TO-DO ITEM: Only the lines from the one containing "framed print: none [328,172,431,244]" through the end of the entries are to be copied, exactly and without pictures, please.

═══

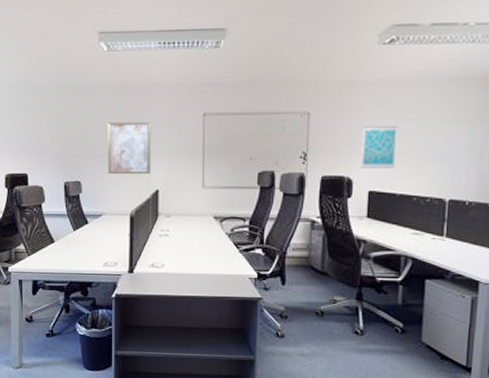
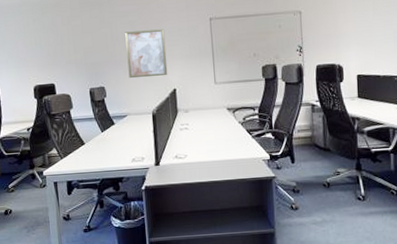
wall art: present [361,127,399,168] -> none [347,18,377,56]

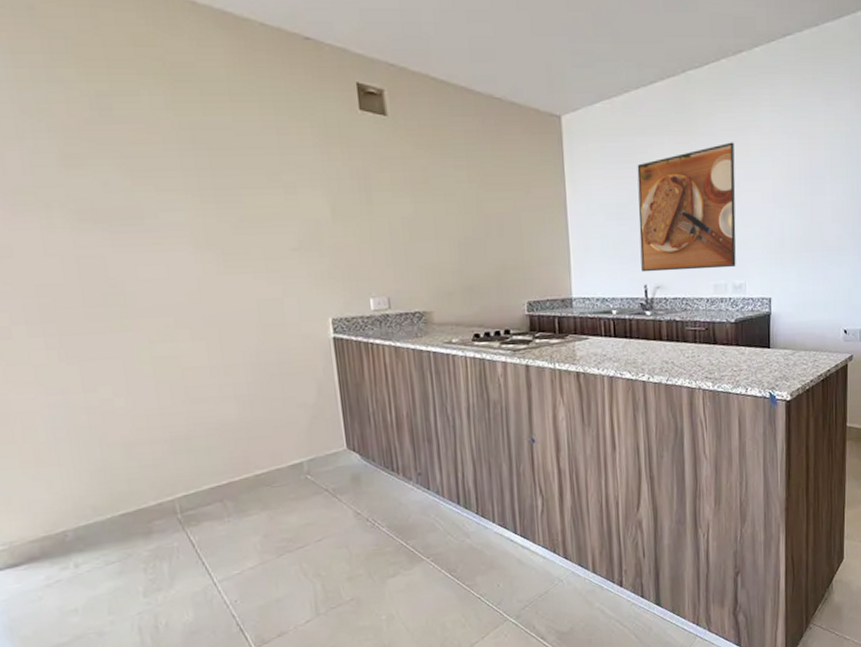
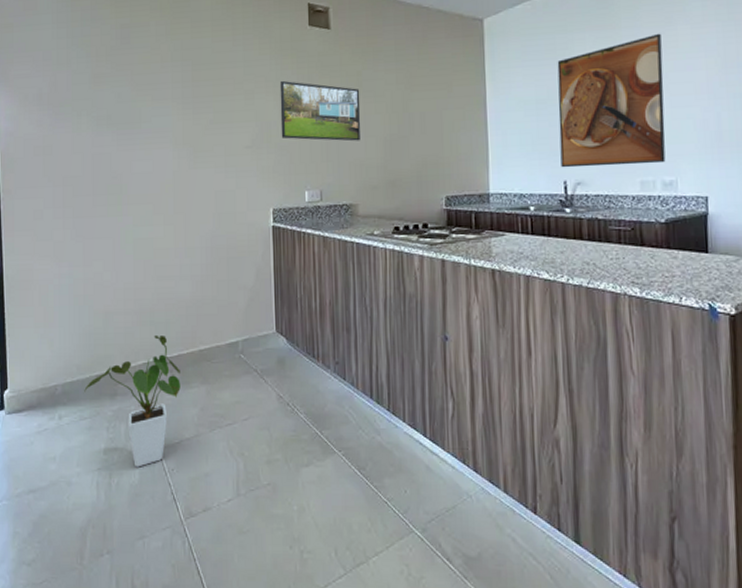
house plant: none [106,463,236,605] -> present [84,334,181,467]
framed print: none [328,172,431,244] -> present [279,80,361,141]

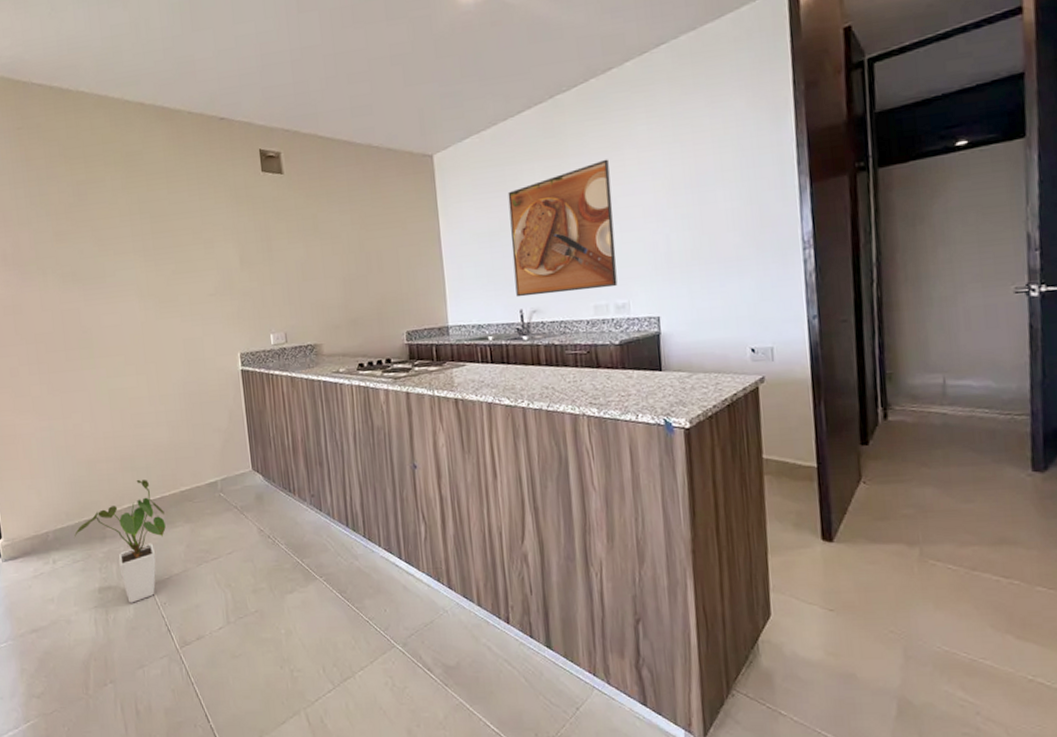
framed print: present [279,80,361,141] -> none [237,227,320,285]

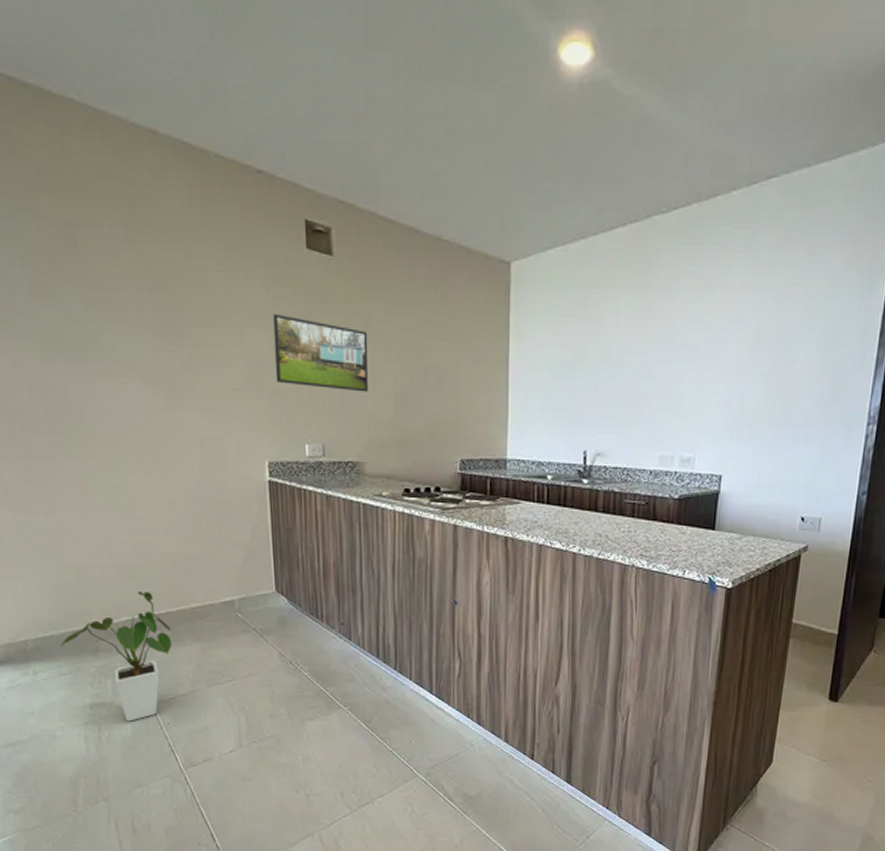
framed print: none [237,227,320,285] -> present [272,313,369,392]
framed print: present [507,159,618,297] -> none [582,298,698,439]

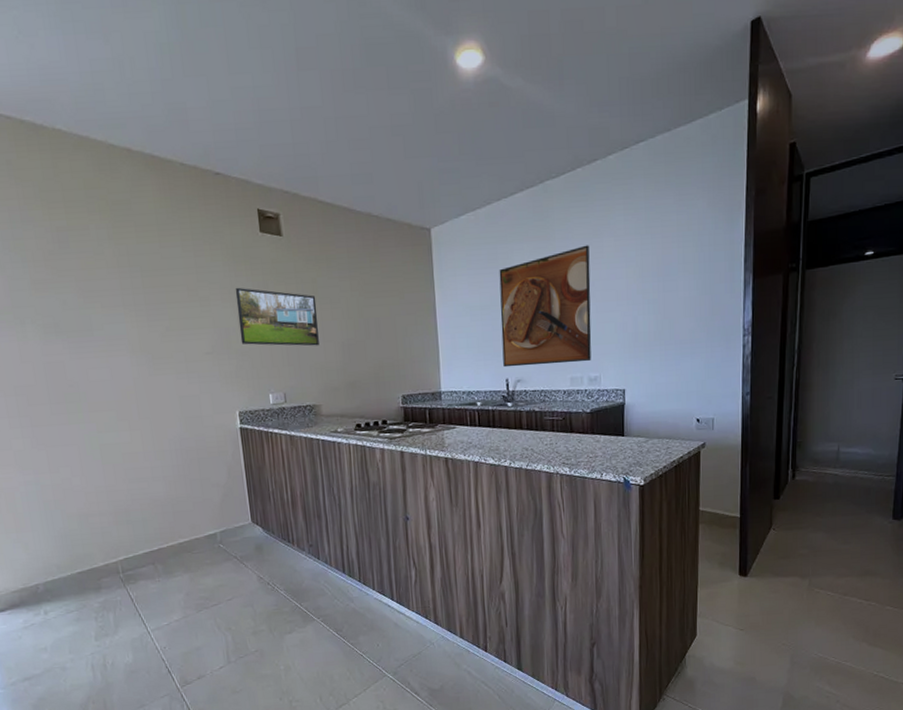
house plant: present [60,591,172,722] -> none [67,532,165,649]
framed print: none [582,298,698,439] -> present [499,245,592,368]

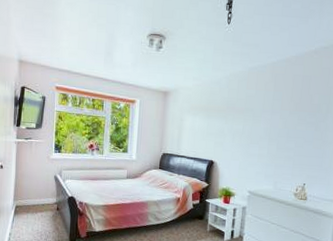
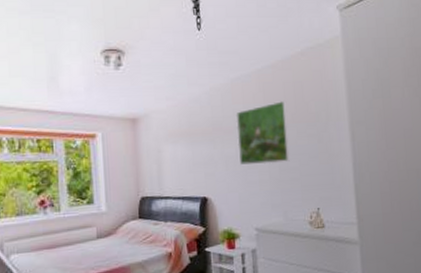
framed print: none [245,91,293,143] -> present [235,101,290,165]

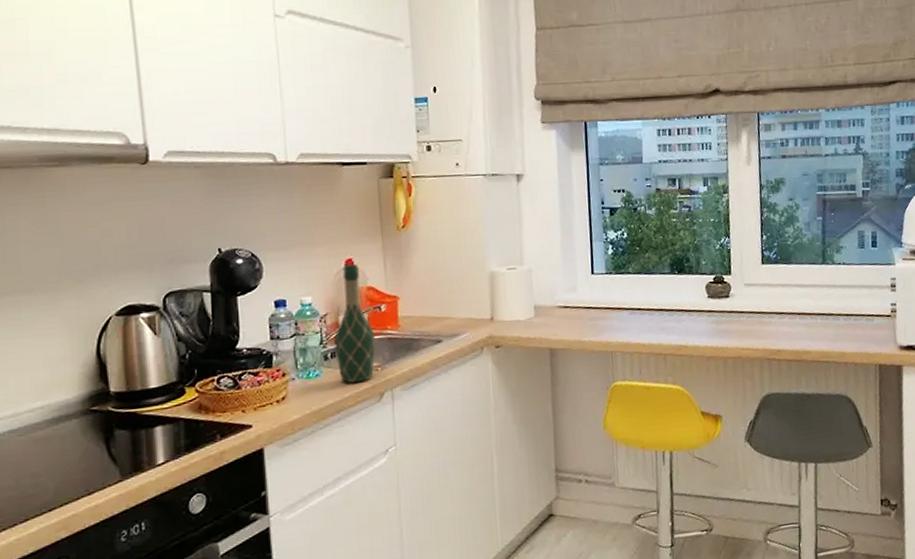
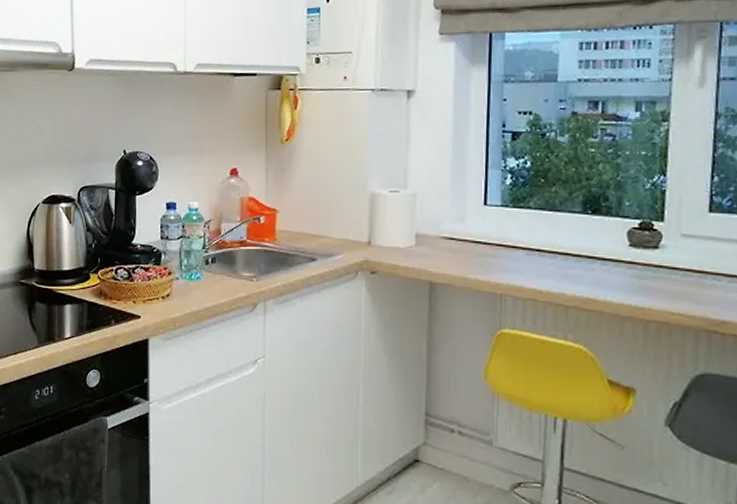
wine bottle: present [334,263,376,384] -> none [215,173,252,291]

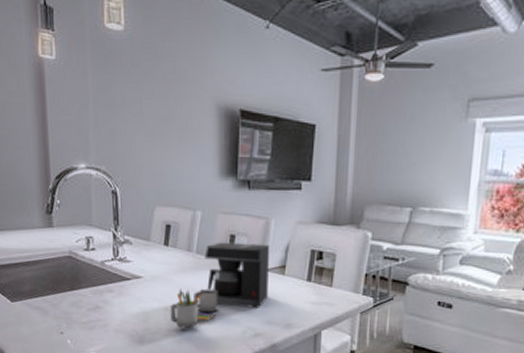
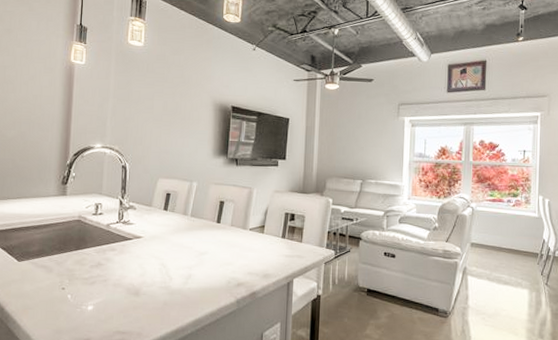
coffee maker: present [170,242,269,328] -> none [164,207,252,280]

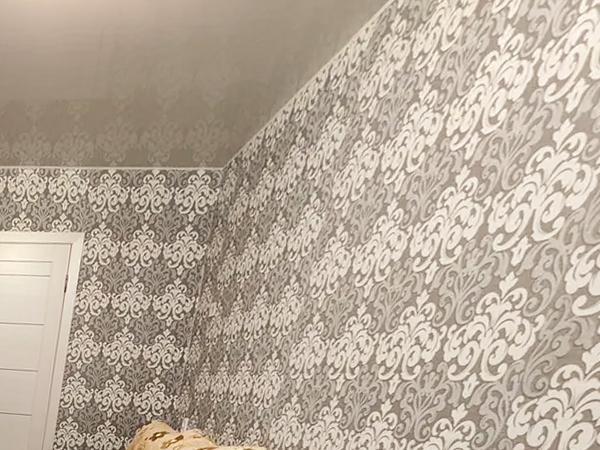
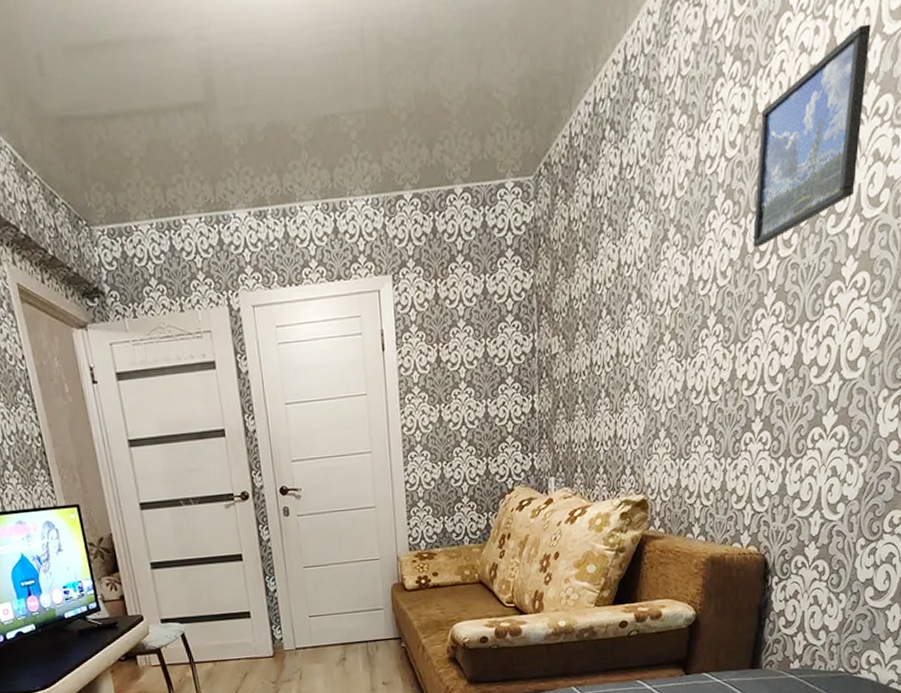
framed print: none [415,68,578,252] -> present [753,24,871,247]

═══

SOLUTION BELOW:
framed print: none [328,172,431,244] -> present [279,80,361,141]

framed print: present [279,80,361,141] -> none [237,227,320,285]

framed print: none [237,227,320,285] -> present [272,313,369,392]
framed print: present [507,159,618,297] -> none [582,298,698,439]

house plant: present [60,591,172,722] -> none [67,532,165,649]
framed print: none [582,298,698,439] -> present [499,245,592,368]

framed print: none [245,91,293,143] -> present [235,101,290,165]

wine bottle: present [334,263,376,384] -> none [215,173,252,291]

coffee maker: present [170,242,269,328] -> none [164,207,252,280]

framed print: none [415,68,578,252] -> present [753,24,871,247]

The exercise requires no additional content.